Wednesday, 19 November 2025, 1:53 pm

    Sarangani Energy fee lifts Alsons earnings

    Alsons Consolidated Resources Inc. (ACR) reported an improvement in its bottom line for the first nine months of 2025, with net income attributable to the parent company rising to P695 million from P604 million last year. The increase was mainly due to the recognition of a development fee from its partner in Sarangani Energy Corporation.

    Consolidated net income stayed broadly in line with year-ago levels at P1.82 billion, compared with P1.89 billion in 2024, reflecting stable revenue performance despite uneven dispatch across its power assets.

    Revenues reached P8.90 billion, roughly matching last year’s results. Lower dispatch from Western Mindanao Power Corporation — following improved voltage conditions in Zamboanga — slightly weighed on performance. This was tempered by steady output from Mapalad Power Corporation and Sarangani Energy Corporation.

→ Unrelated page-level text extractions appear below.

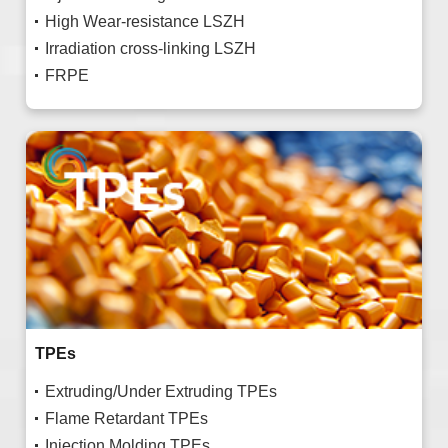
High Wear-resistance LSZH
Irradiation cross-linking LSZH
FRPE
TPEs
Extruding/Under Extruding TPEs
Flame Retardant TPEs
Injection Molding TPEs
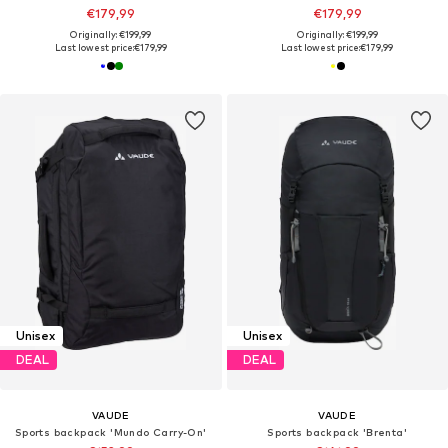
€179,99
€179,99
Originally: €199,99
Originally: €199,99
Last lowest price:
€179,99
Last lowest price:
€179,99
Unisex
Unisex
DEAL
DEAL
VAUDE
VAUDE
Sports backpack 'Mundo Carry-On'
Sports backpack 'Brenta'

    Cost of goods sold and services declined to P5.122 billion from P5.371 billion, reflecting lower fuel costs and reduced operating expenses. The Siguil Hydro Power Plant, operational since August 2024, contributed to lower variable and maintenance costs, supporting overall cost efficiency.

    Gross profit increased to P3.783 billion from P3.55 billion, with margins improving to 43 percent from 40 percent as the company continued to manage expenses carefully.

    General and administrative expenses rose to P575 million from P442 million due to higher personnel and travel-related costs associated with expanded operations, though spending remained within planned levels.

    Net finance charges grew to P1.33 billion from P995 million, driven by interest on the Siguil Hydro project, partially offset by debt amortization.

    Earnings per share edged up to P0.109 from P0.095, reflecting ACR’s steady financial performance amid shifting operating conditions.